• [THE PROBLEM] Take the line with "236 298 39.0" and every line after it in the entries below, and set them down exactly, without any pictures.

------------------------------------------------------------

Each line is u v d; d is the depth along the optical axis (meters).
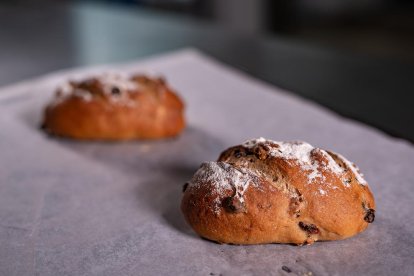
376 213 0.43
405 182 0.47
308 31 1.28
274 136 0.56
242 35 0.85
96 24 0.93
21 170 0.51
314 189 0.40
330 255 0.39
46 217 0.44
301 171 0.40
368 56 0.74
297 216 0.39
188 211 0.42
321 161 0.41
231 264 0.39
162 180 0.50
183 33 0.87
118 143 0.56
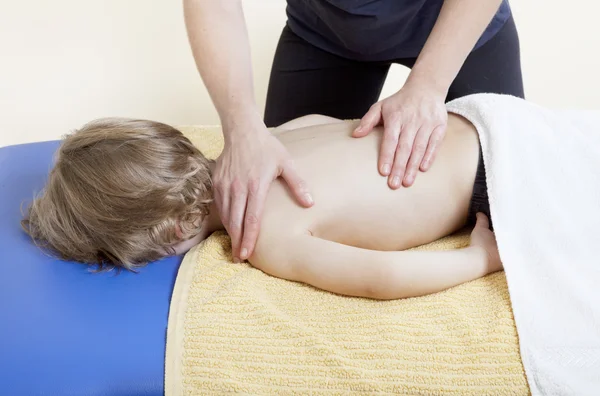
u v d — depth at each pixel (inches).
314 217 42.0
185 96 97.1
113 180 41.2
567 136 46.2
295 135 47.9
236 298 39.0
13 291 39.8
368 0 54.4
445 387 35.0
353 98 66.7
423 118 43.3
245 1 94.1
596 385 34.5
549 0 95.7
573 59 97.7
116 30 93.4
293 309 39.3
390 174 43.1
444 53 45.3
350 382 35.4
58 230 42.6
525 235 42.1
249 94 44.9
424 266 39.6
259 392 35.6
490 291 40.1
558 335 36.1
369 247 44.9
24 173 54.2
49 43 93.3
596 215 43.6
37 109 95.9
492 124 45.5
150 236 42.3
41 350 36.2
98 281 41.1
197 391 35.8
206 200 43.6
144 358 36.4
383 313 38.5
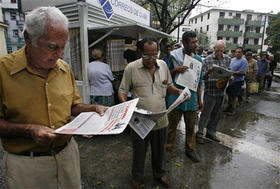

------------------------------------------------------------

• [OUTPUT FOR THIS EXERCISE]
236 298 39.0
13 291 39.8
368 0 54.4
445 387 35.0
353 98 66.7
423 118 43.3
245 1 94.1
596 385 34.5
549 0 95.7
573 59 97.7
116 30 93.4
293 309 39.3
390 174 43.1
444 53 45.3
350 382 35.4
58 230 42.6
525 235 42.1
249 94 44.9
424 266 39.6
259 392 35.6
490 291 40.1
558 335 36.1
369 247 44.9
24 173 54.2
49 43 93.3
596 215 43.6
37 109 95.9
492 124 45.5
150 236 42.3
41 350 36.2
98 281 41.1
197 391 35.8
206 200 43.6
144 358 36.4
383 313 38.5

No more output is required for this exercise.